De la même manière les origines du habous ou waqf font débat. Pour Sylvie Denoix, le habous ou waqf, est un métissage de normes inter temporelles dans le Hedjaz[1] à l'époque du prophète. L'orientaliste Claude Cahen affirme qu'il existe une parenté entre le waqf et la propriété collective des tribus arabes avant l'avènement de l'islam. D'autres historiens ont avancé l'hypothèse que le habous trouverait son origine dans une institution byzantine : Les Piae Causae, qui étaient des fondations pieuses inaliénables, possédées par la communauté chrétienne et gérées par l'autorité ecclésiastique. Enfin un parallèle a été également tracé avec une institution juive équivalente, fondée au profit des synagogues et des pauvres le Qodesh (litt. « saint ») Pour certains ces origines mixtes auraient donné par la suite les deux types de waqf et habous que nous connaissons: le habous de famille « Ahli », serait hérité de l'institution hidjazienne, et le habous de bienfaisance « Khayri » des fondations pieuses byzantines et juives.
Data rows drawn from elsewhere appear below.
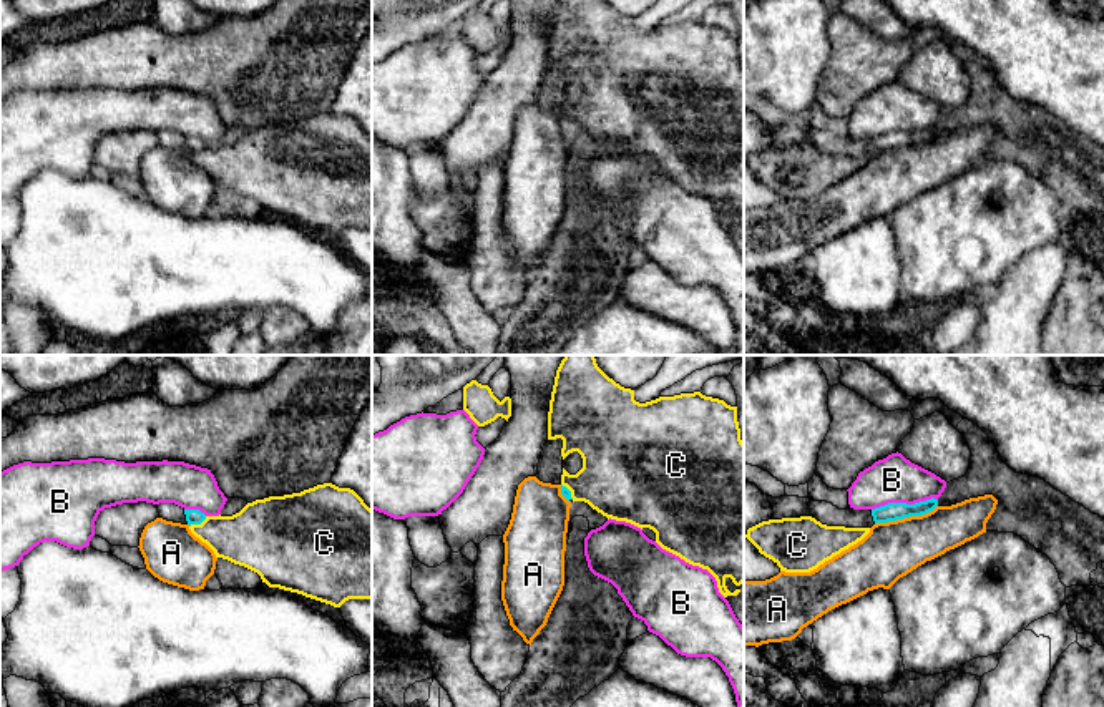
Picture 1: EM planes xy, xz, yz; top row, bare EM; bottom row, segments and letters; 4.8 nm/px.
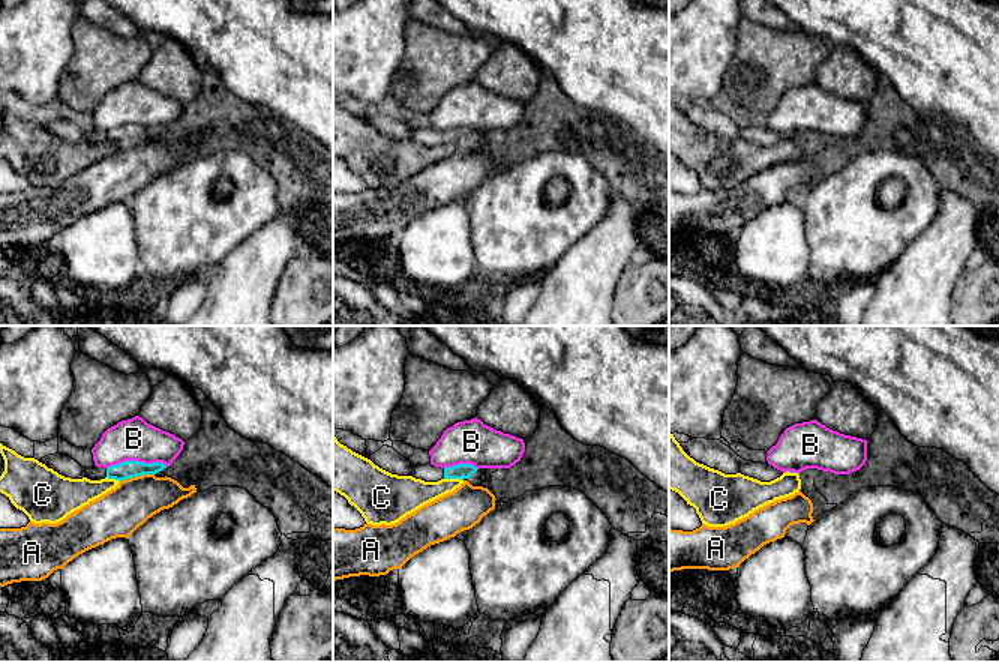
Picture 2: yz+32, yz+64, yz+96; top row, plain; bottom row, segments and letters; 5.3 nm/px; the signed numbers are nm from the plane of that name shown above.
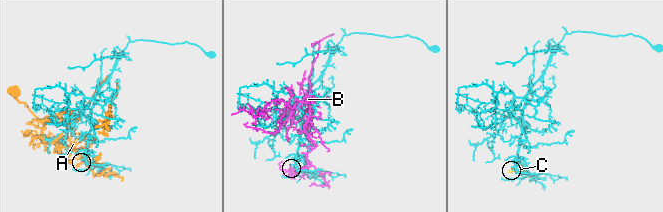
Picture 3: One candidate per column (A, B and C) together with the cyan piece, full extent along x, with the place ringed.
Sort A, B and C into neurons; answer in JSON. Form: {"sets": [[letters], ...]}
{"sets": [["A"], ["B"], ["C"]]}

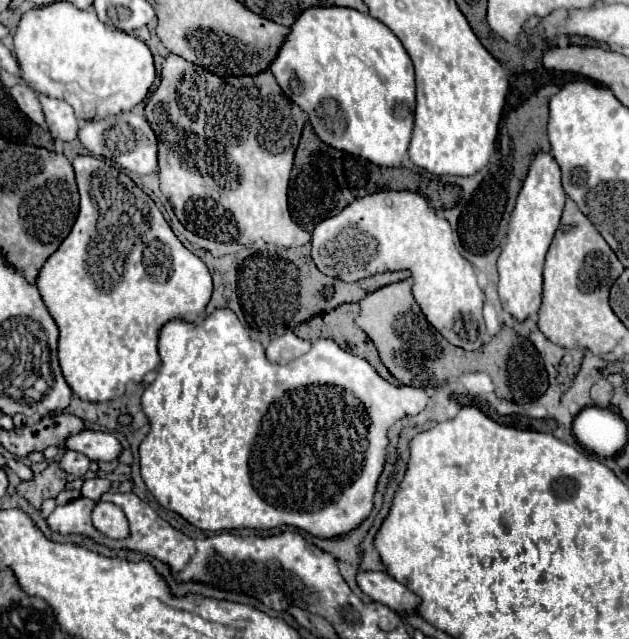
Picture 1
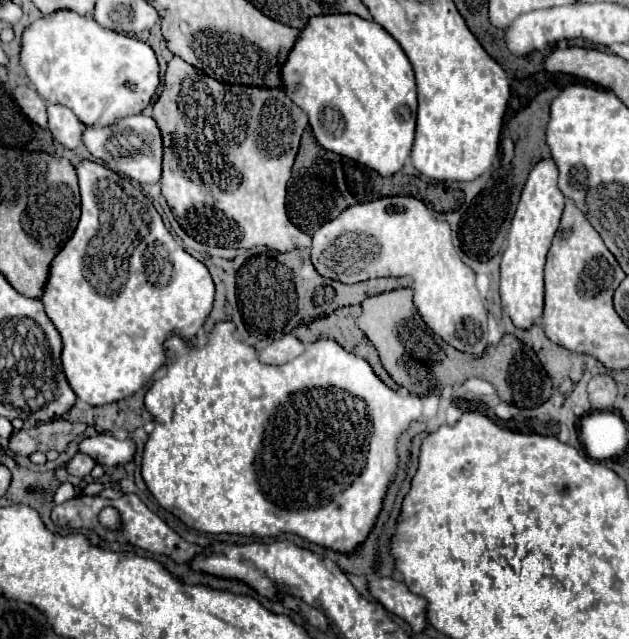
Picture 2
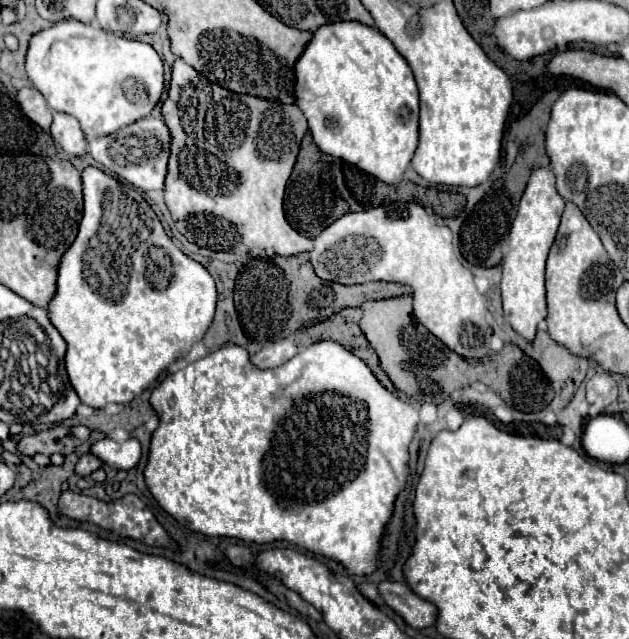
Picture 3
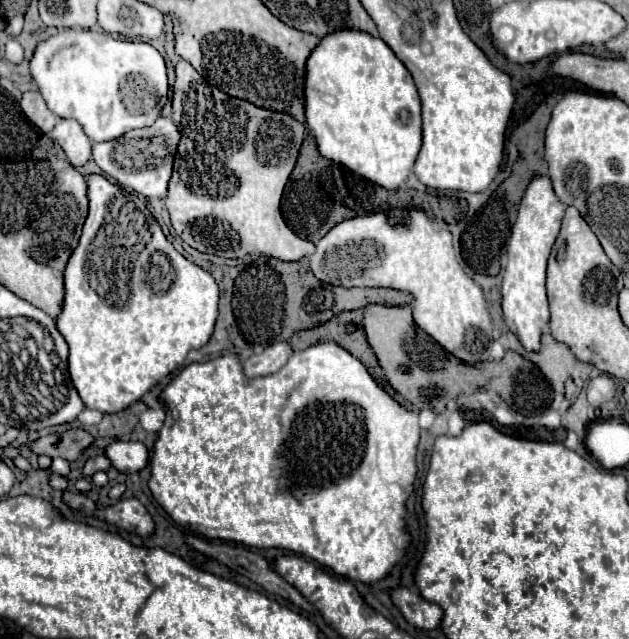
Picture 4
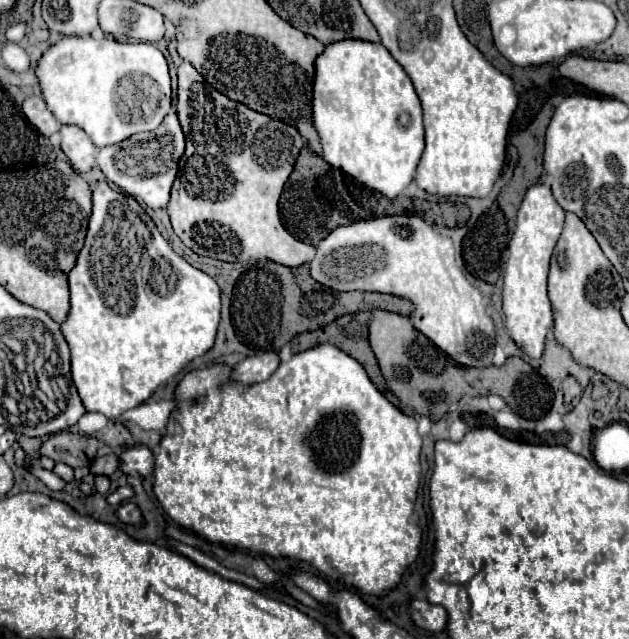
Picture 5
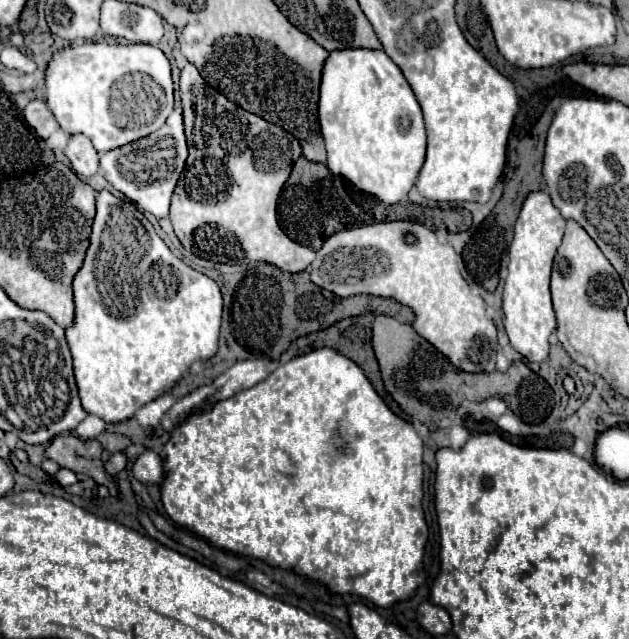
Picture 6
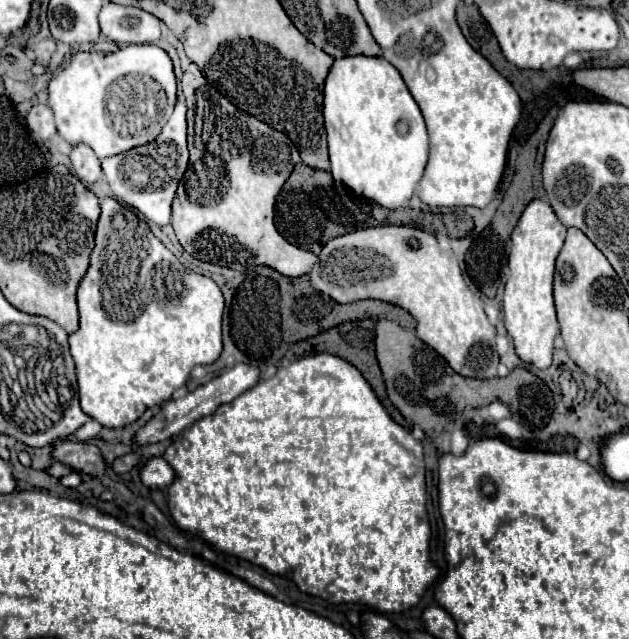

L'institution du habous/waqf ne concerne pas seulement les immeubles, mais toute source de revenus comme par exemple : un esclave, ou un revenu d'usage comme des livres. Font généralement l'objet d'un habous ou waqf, des œuvres pieuses : école, mosquée, ou encore zaouïa[2]. Dans ce cas les revenus sont affectés à l'édification ou l'entretien de ces institutions. Cependant les habous peuvent aussi servir à la réfection des murailles d'une ville, à la fondation d'un hôpital, ou même à la sauvegarde et au soin des animaux. Dans ces différents cas de figure ou le habous bénéficie à l'intérêt public il est désigné comme habous koubra « grands habous », ou « habous public ». Les habous peuvent aussi servir à l'entretien de la famille du constituant ; c'est le habous ahli, ou « petit habous ». Pour l'historien Joseph Luccioni, le habous de famille permet de protéger une multitude de biens familiaux contre les étrangers à ladite famille, en préservant le patrimoine familial de tout éclatement, il préserve aussi la solidarité et l'unité des familles et contraint les femmes à n'avoir de mari qu'à l'intérieur de la famille élargie. Pour beaucoup, le habous de famille est fait pour l'amour de la famille, tandis que le habous de bienfaisance est fait pour l'amour de Dieu.

  1. Hedjaz

    Hedjaz, signifie en arabe « barrière », située à l'ouest de la péninsule arabique, zone central entre des grands circuits commerciaux avant l'avènement de l'islam. Historiquement, c'est le lieu de la naissance de la religion islamique, où se situe les cités les saints de l'islam, La Mecque et Médine.

  2. zaouïa

    Souvent constituées sur la base de ribats – sanctuaires musulmans et parfois forteresses pour défendre la terre de l'Islam – les zaouïas se développaient pour devenir des lieux d'enseignement mystiques souvent centrées autour du culte du soufi fondateur.